Applicability of Provident Fund according to the Employees Provident Fund and Miscellaneous Act of 1952 every establishment which is a factory engaged in any industry specified in Schedule 1 and in which 20 or more persons are
employed and any other establishment employing 20 or more persons which
Central Government may, by notification, specify in this behalf.

Provident Fund’s provision is also applicable voluntarily too, even if the company doesn’t have the requisite minimum number of 20 employees.

Can be made applicable by central government to establishments employing less than 20 persons or if the majority of employees agree.

PF is applicable to all persons who are employed directly or indirectly through contractors in any kind of work.

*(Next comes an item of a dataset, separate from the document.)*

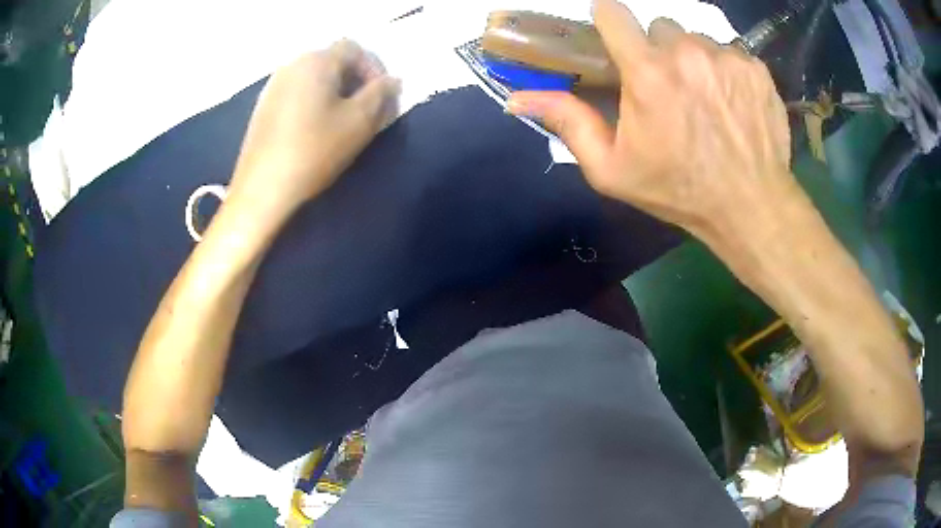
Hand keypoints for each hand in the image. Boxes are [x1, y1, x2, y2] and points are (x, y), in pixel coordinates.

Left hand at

Applicability of PF according to which Law:

Provident Fund is applicable under the Employees Provident Fund and Miscellaneous Act of 1952, where-in it is clearly mentioned in its objective that the act has been passed for the provision of Compulsory Provident Fund for Employees.

Eligibility:

The eligible employees for Provident Fund are those who are drawing pay from the company.

The Deduction is 12% of the basic salary.

Regulatory Body:

Provident Fund is regulated and guided by Employees’ Provident Fund Organization of India, which is a Statutory body under the Ministry of Labor and Employment.

Calculation:

If your Gross Salary i.e. 10500/- the following calculate the allowances, it has to be calculate as the basic 2/3 time i.e. 7000 is basic
balance amount is the following calculation:-
Professional Tax 1% of Gross
P.F 1% of Basic Pay
Medical 9% of Basic Per Month
House Rent 45% of Allowances on balance after Basic salary.